Desmond-backed Datalex’s shares slump on profit warning
Travel software company reveals it may have misstated revenue in relation to major client
Datalex chief executive Aidan Brogan: “Today’s announcement is extremely disappointing for me personally, for the team at Datalex and for our supportive shareholders.” Photograph: Cyril Byrne
Datalex shares slumped by 59 per cent on Tuesday after the Dermot Desmond-backed travel software company issued a shock profit warning and revealed it may have misstated revenues in relation to a major customer, known to be Lufthansa, in the first half of last year.
A spokesman for Datalex declined to name either the customer or the accountancy firm it had enlisted. A spokesman for German airline group Lufthansa and a spokeswoman for PwC each declined to comment.
Datalex warned on Tuesday that it now expected to report an adjusted earnings before interest, tax, depreciation and amortisation (ebitda) loss of between $1 million (€870,000) and $4 million, compared with the consensus view among analyst for an almost $16 million profit. This represents a difference of as much as $20 million.
The company, in which Mr Desmond is the largest shareholder with a 26.4 per cent stake, said this was mainly due to its “failure to recover costs incurred in the delivery of the services revenue component of a significant customer deployment”, and that talks with the client were ongoing.
The Irish Times has established that this relates to Lufthansa contracting Datalex in 2016 to help overhaul its online offering and that the Irish company had an overly optimistic view on the costs, which had been running above estimates, that it could recover from the airline.
Meanwhile, the company also said that it considered that its reported adjusted ebitda and profit for the first half of 2018 “may have been misstated principally due to the accelerated recognition of revenue associated with the significant customer deployment”.
As a result, certain revenue that was expected to be booked by the company in 2018 will now not be recognised until this year and 2020, it said.
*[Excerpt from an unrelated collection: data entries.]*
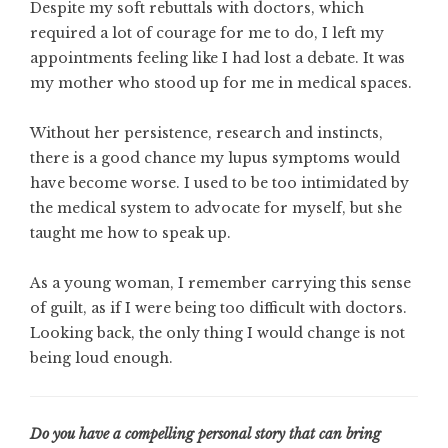
Despite my soft rebuttals with doctors, which
required a lot of courage for me to do, I left my
appointments feeling like I had lost a debate. It was
my mother who stood up for me in medical spaces.
Without her persistence, research and instincts,
there is a good chance my lupus symptoms would
have become worse. I used to be too intimidated by
the medical system to advocate for myself, but she
taught me how to speak up.
As a young woman, I remember carrying this sense
of guilt, as if I were being too difficult with doctors.
Looking back, the only thing I would change is not
being loud enough.
Do you have a compelling personal story that can bring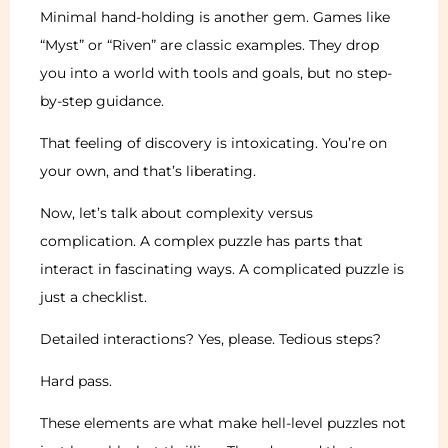
Minimal hand-holding is another gem. Games like
“Myst” or “Riven” are classic examples. They drop
you into a world with tools and goals, but no step-
by-step guidance.
That feeling of discovery is intoxicating. You’re on
your own, and that’s liberating.
Now, let’s talk about complexity versus
complication. A complex puzzle has parts that
interact in fascinating ways. A complicated puzzle is
just a checklist.
Detailed interactions? Yes, please. Tedious steps?
Hard pass.
These elements are what make hell-level puzzles not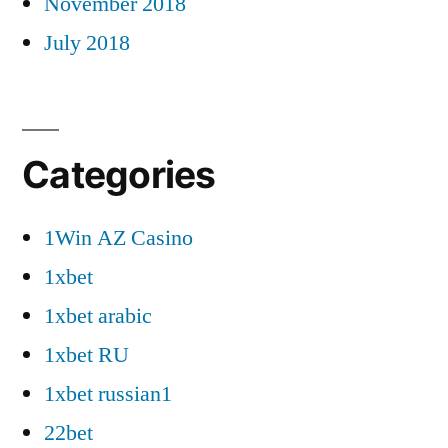
November 2018
July 2018
Categories
1Win AZ Casino
1xbet
1xbet arabic
1xbet RU
1xbet russian1
22bet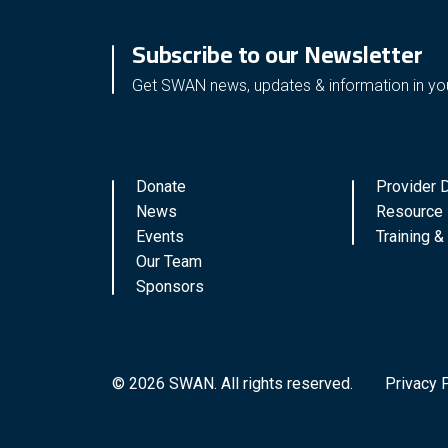
Subscribe to our Newsletter
Get SWAN news, updates & information in yo
Donate
Provider D
News
Resource 
Events
Training 
Our Team
Sponsors
© 2026 SWAN. All rights reserved.
Privacy 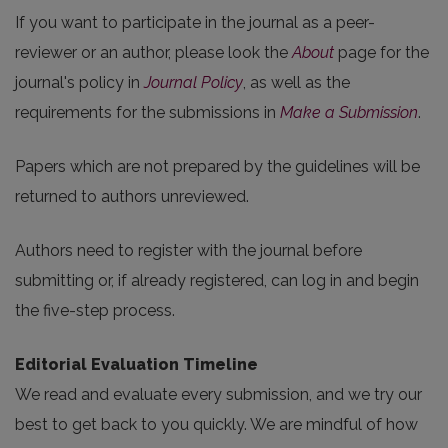
If you want to participate in the journal as a peer-
reviewer or an author, please look the
About
page for the
journal's policy in
Journal Policy
, as well as the
requirements for the submissions in
Make a Submission
.
Papers which are not prepared by the guidelines will be
returned to authors unreviewed.
Authors need to register with the journal before
submitting or, if already registered, can log in and begin
the five-step process.
Editorial Evaluation Timeline
We read and evaluate every submission, and we try our
best to get back to you quickly. We are mindful of how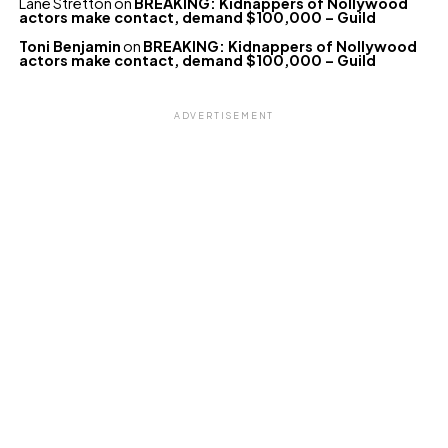
Lane Stretton
on
BREAKING: Kidnappers of Nollywood
actors make contact, demand $100,000 – Guild
Toni Benjamin
on
BREAKING: Kidnappers of Nollywood
actors make contact, demand $100,000 – Guild
ADVERTISEMENT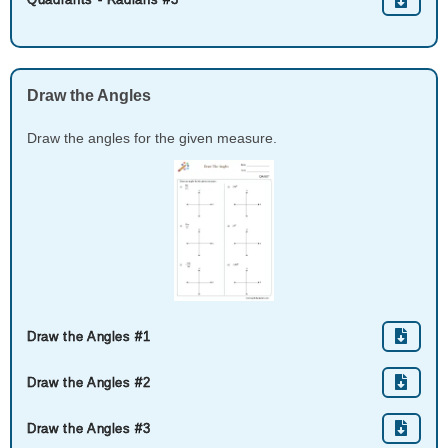
Draw the Angles
Draw the angles for the given measure.
Draw the Angles #1
Draw the Angles #2
Draw the Angles #3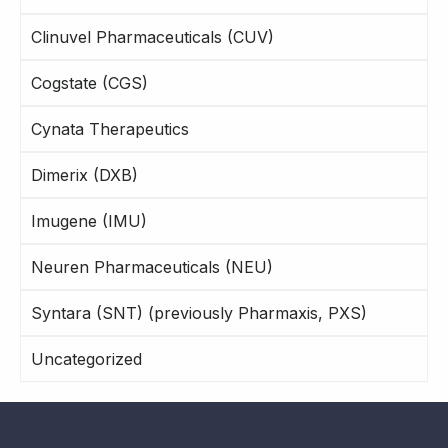
Clinuvel Pharmaceuticals (CUV)
Cogstate (CGS)
Cynata Therapeutics
Dimerix (DXB)
Imugene (IMU)
Neuren Pharmaceuticals (NEU)
Syntara (SNT) (previously Pharmaxis, PXS)
Uncategorized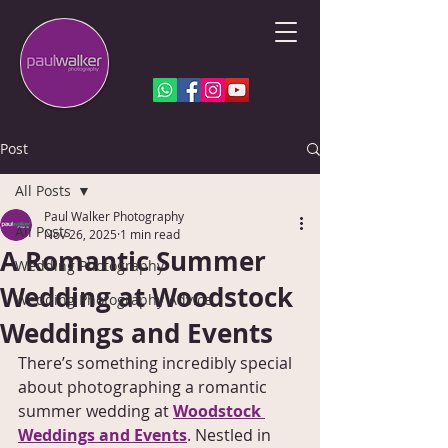
Post
All Posts
Paul Walker Photography
All Posts
Nov 26, 2025
1 min read
A Romantic Summer
Wedding Photography
Wedding at Woodstock
Wedding Photography Advice
Weddings and Events
There’s something incredibly special 
about photographing a romantic 
summer wedding at 
Woodstock 
Weddings and Events
. Nestled in 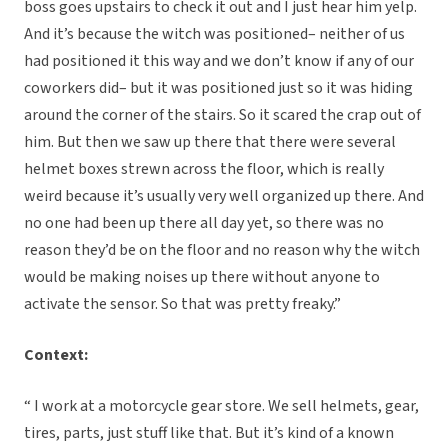
boss goes upstairs to check it out and I just hear him yelp.
And it’s because the witch was positioned– neither of us
had positioned it this way and we don’t know if any of our
coworkers did– but it was positioned just so it was hiding
around the corner of the stairs. So it scared the crap out of
him. But then we saw up there that there were several
helmet boxes strewn across the floor, which is really
weird because it’s usually very well organized up there. And
no one had been up there all day yet, so there was no
reason they’d be on the floor and no reason why the witch
would be making noises up there without anyone to
activate the sensor. So that was pretty freaky.”
Context:
“ I work at a motorcycle gear store. We sell helmets, gear,
tires, parts, just stuff like that. But it’s kind of a known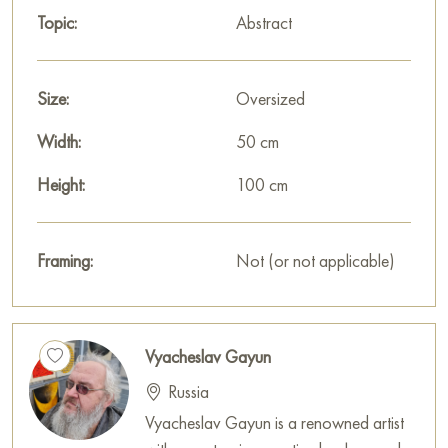
Topic:
Abstract
Size:
Oversized
Width:
50 cm
Height:
100 cm
Framing:
Not (or not applicable)
Vyacheslav Gayun
Russia
Vyacheslav Gayun is a renowned artist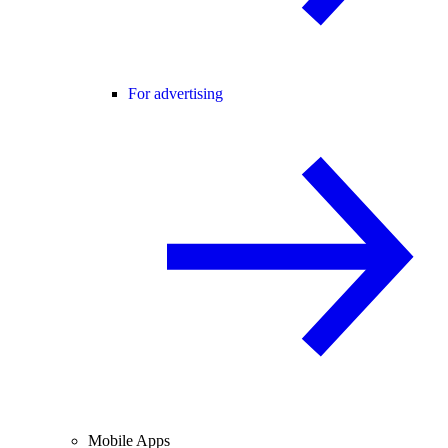
For advertising
Mobile Apps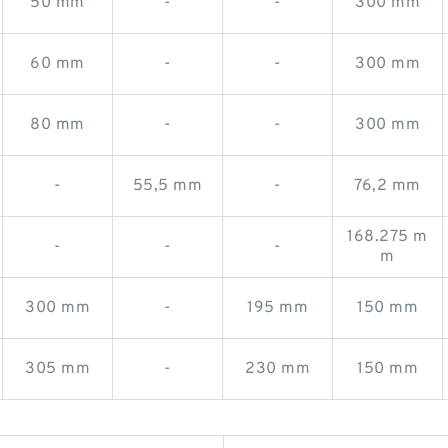
50 mm
-
-
300 mm
60 mm
-
-
300 mm
80 mm
-
-
300 mm
-
55,5 mm
-
76,2 mm
168.275 m
-
-
-
m
300 mm
-
195 mm
150 mm
305 mm
-
230 mm
150 mm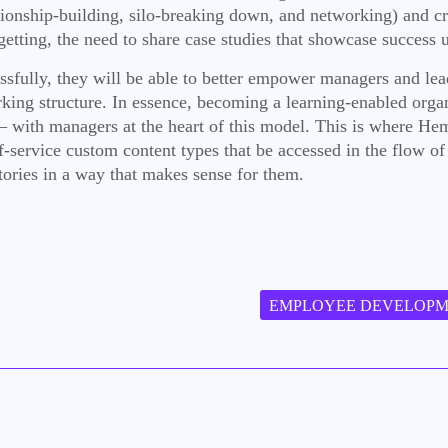
nship-building, silo-breaking down, and networking) and creat
tting, the need to share case studies that showcase success un
essfully, they will be able to better empower managers and lead
king structure. In essence, becoming a learning-enabled organ
 – with managers at the heart of this model. This is where H
lf-service custom content types that be accessed in the flow o
ories in a way that makes sense for them.
EMPLOYEE DEVELOP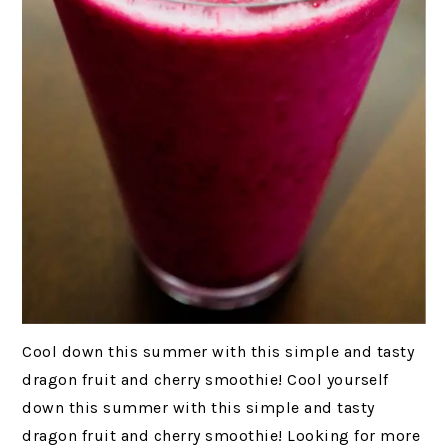
Cool down this summer with this simple and tasty
dragon fruit and cherry smoothie! Cool yourself
down this summer with this simple and tasty
dragon fruit and cherry smoothie! Looking for more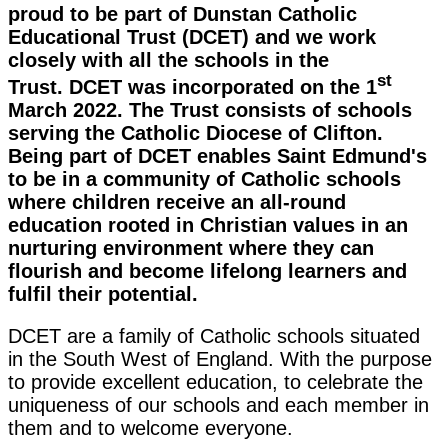
proud to be part of Dunstan Catholic
Educational Trust (DCET) and we work
closely with all the schools in the
st
Trust. DCET was incorporated on the 1
March 2022. The Trust consists of schools
serving the Catholic Diocese of Clifton.
Being part of DCET enables Saint Edmund's
to be in a community of Catholic schools
where children receive an all-round
education rooted in Christian values in an
nurturing environment where they can
flourish and become lifelong learners and
fulfil their potential.
DCET are a family of Catholic schools situated
in the South West of England. With the purpose
to provide excellent education, to celebrate the
uniqueness of our schools and each member in
them and to welcome everyone.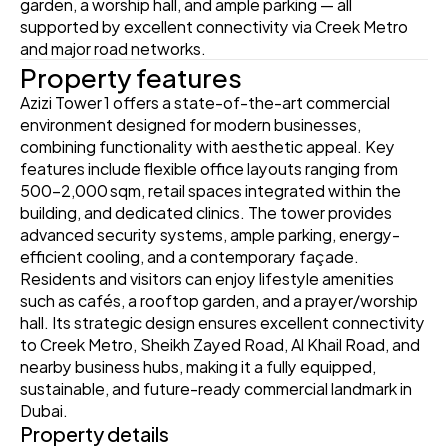
garden, a worship hall, and ample parking — all 
supported by excellent connectivity via Creek Metro 
and major road networks.
Property features
Azizi Tower 1 offers a state-of-the-art commercial 
environment designed for modern businesses, 
combining functionality with aesthetic appeal. Key 
features include flexible office layouts ranging from 
500–2,000 sqm, retail spaces integrated within the 
building, and dedicated clinics. The tower provides 
advanced security systems, ample parking, energy-
efficient cooling, and a contemporary façade. 
Residents and visitors can enjoy lifestyle amenities 
such as cafés, a rooftop garden, and a prayer/worship 
hall. Its strategic design ensures excellent connectivity 
to Creek Metro, Sheikh Zayed Road, Al Khail Road, and 
nearby business hubs, making it a fully equipped, 
sustainable, and future-ready commercial landmark in 
Dubai.
Property details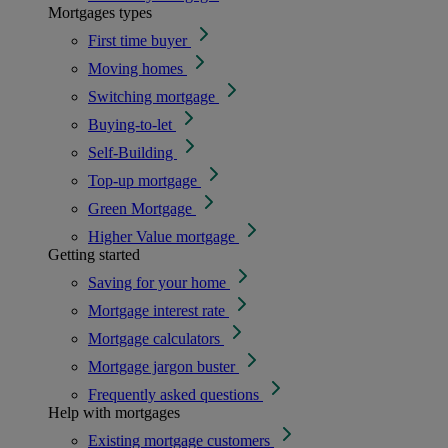
Mortgages types
First time buyer
Moving homes
Switching mortgage
Buying-to-let
Self-Building
Top-up mortgage
Green Mortgage
Higher Value mortgage
Getting started
Saving for your home
Mortgage interest rate
Mortgage calculators
Mortgage jargon buster
Frequently asked questions
Help with mortgages
Existing mortgage customers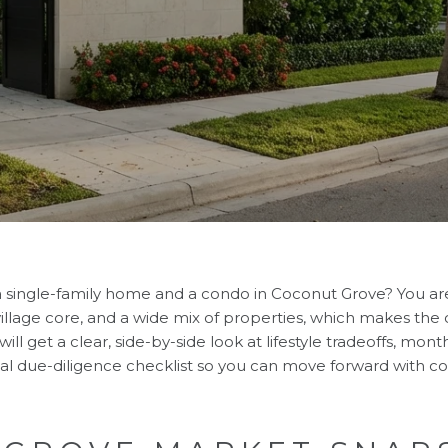
 single-family home and a condo in Coconut Grove? You ar
ly village core, and a wide mix of properties, which makes the
ill get a clear, side-by-side look at lifestyle tradeoffs, mont
cal due-diligence checklist so you can move forward with con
The first phase of the new Lufthansa digital commerce platform is expected to go live next month.
Datalex’s market value slumped to €78 million on Tuesday, its lowest level since November 2013.
“Today’s announcement is extremely disappointing for me personally, for the team at Datalex and for our supportive shareholders,” said Mr Brogan. “For my part, I can assure all our stakeholders that we have already identified certain key areas that require improvement and are taking corrective action. The fundamentals of the business remain strong. We are confident this is a once off and we will return to profitability in 2019.”
Davy analyst Ross Harvey moved quickly after the announcement to pull his ‘overweight’ recommendation – the equivalent of a ‘buy’ – on Datalex’s stock, saying his ratings and forecasts were under review. Goodbody Stockbrokers took a similar stance.